Dokumenty te potwierdzają to, co było wiadome od dawna – ukraińscy zbrodniarze spod znaku OUN-UPA zostali po wojnie przejęci przez zachodnie wywiady i dzięki temu uniknęli sprawiedliwości. Co więcej, z czasem stali się szanowanymi „demokratami”. W omawianej książce ujawniono skalę i zakres tej współpracy, która jest haniebnym przykładem tzw. podwójnych standardów stosowanych przez Zachód. Książka ta jest także dowodem, że tzw. propaganda komunistyczna w PRL w stosunku do UPA, którą jakże ochoczo piętnują obecni w Polsce postupowcy i ich sojusznicy, wcale nie była propagandą.

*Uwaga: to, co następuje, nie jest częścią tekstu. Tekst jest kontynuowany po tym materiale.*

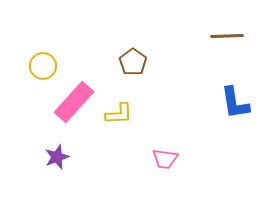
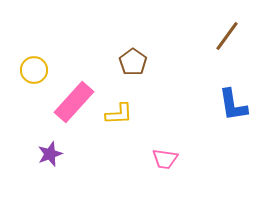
brown line: rotated 52 degrees counterclockwise
yellow circle: moved 9 px left, 4 px down
blue L-shape: moved 2 px left, 2 px down
purple star: moved 7 px left, 3 px up
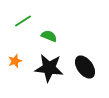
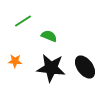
orange star: rotated 24 degrees clockwise
black star: moved 2 px right
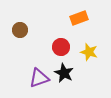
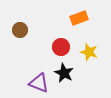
purple triangle: moved 5 px down; rotated 40 degrees clockwise
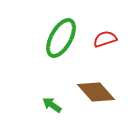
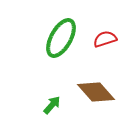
green arrow: rotated 96 degrees clockwise
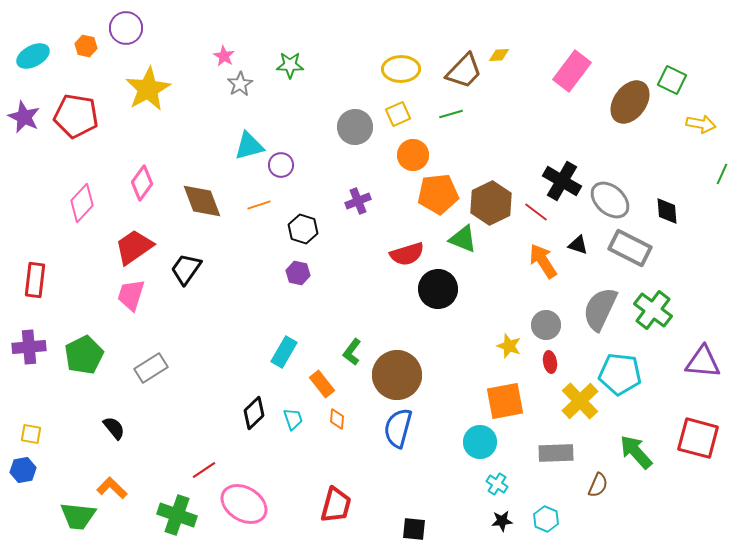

Poniżej przypominamy fragment książki (rozdział V) poświęcony związkom Stepana Bandery (1909-1959) z zachodnimi wywiadami, w tym z wywiadem zachodnioniemieckim. Z materiału wynika, że istniały co do osoby Bandery poważne różnice między poszczególnymi wywiadami, CIA była sceptyczna, i wołała współpracować z innymi frakcjami OUN, a MI6 i BND entuzjastyczne. Uwaga – ze względów praktycznych zrezygnowaliśmy z zamieszczenia bardzo obszernych przypisów. Gros wykorzystanych przez autora materiałów znajduje się w The National Archives and Records Administration (NARA). Oto tekst:
„CIC (amerykański kontrwywiad wojskowy) jako pierwszy zainteresował się Stepanem Banderą we wrześniu 1945. CIC przesłuchiwał członków oddziałów UPA, które docierały do amerykańskiej strefy okupacyjnej w Niemczech, odnośnie wojskowej sytuacji na zachodniej Ukrainie, struktury jednostek UPA, ich kontaktów w amerykańskiej strefie i ich związków z samym Banderą.

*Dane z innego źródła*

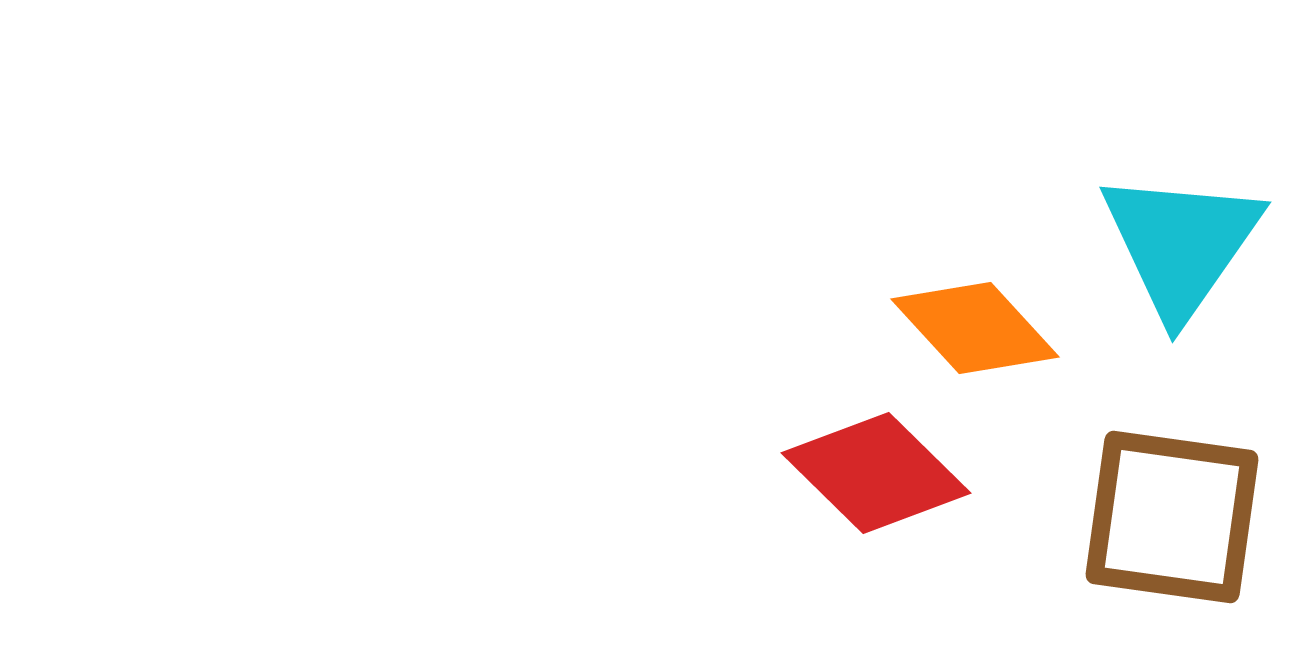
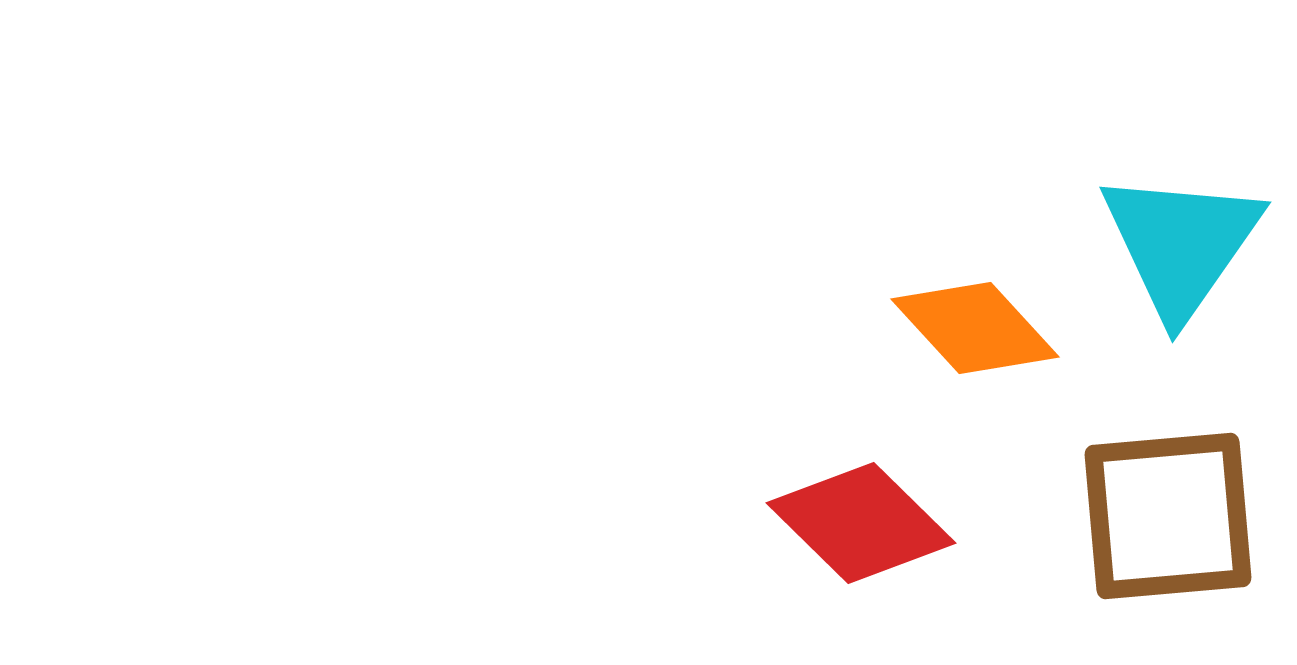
red diamond: moved 15 px left, 50 px down
brown square: moved 4 px left, 1 px up; rotated 13 degrees counterclockwise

W 1947 roku napływ bojowców wzrósł z powodu Operacji Wisła, przeprowadzonej przez polską armię celem zniszczenia UPA w południowo-wschodniej Polsce, skutkiem czego więcej informacji stało się dostępnych. Partyzanci mówili, że większość bojowców UPA to „zwykli” banderowcy, ale byli wśród nich także członkowie słowackiej Gwardii Hlinki, ukraińscy SS-mani z 14. Dywizji Grenadierów Waffen SS (Galzien) i „zbiegli SS-mani niemieccy”. Większość upowców uznawała Banderę jak swojego przywódcę.

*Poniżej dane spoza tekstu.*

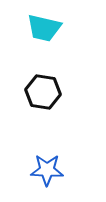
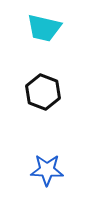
black hexagon: rotated 12 degrees clockwise
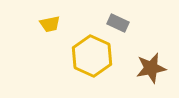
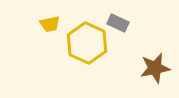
yellow hexagon: moved 5 px left, 13 px up
brown star: moved 4 px right
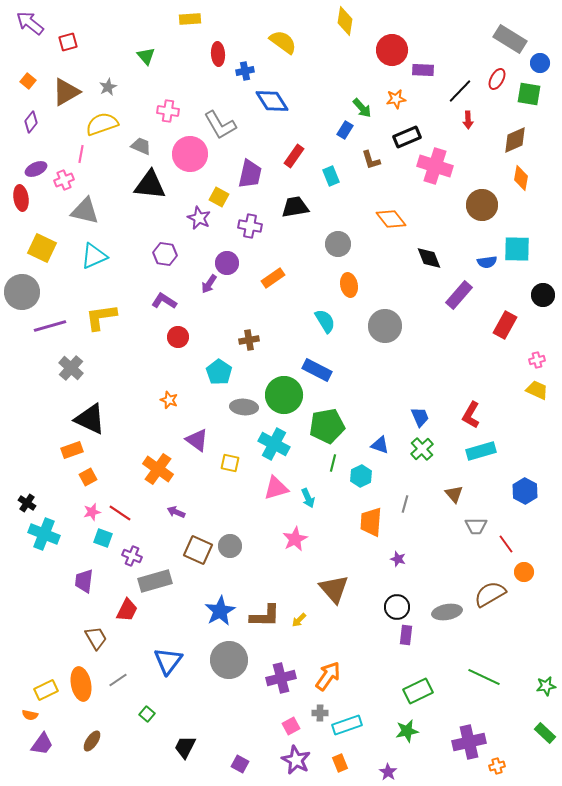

Uchodźcy upowscy uważali, że nie kończą walki przechodząc do Niemiec, ale raczej przegrupowują się do kolejnej, nadchodzącej. Jedno ze źródeł wspomina, że we wrześniu 1947 banderowcy rekrutowali wielu członków w obozach bezpaństwowców – ich głównym werbunkowym był Anton Eichner, były oficer SS. Inne źródło mówi, że „UPA przewiduje koniec komunizmu w niedalekiej przyszłości… przyjdzie wojna… oni spodziewają się… walczyć albo jako frontowa grupa uderzeniowa albo, wykorzystując dotychczasowe doświadczenia, jako partyzanci za rosyjskimi liniami….”.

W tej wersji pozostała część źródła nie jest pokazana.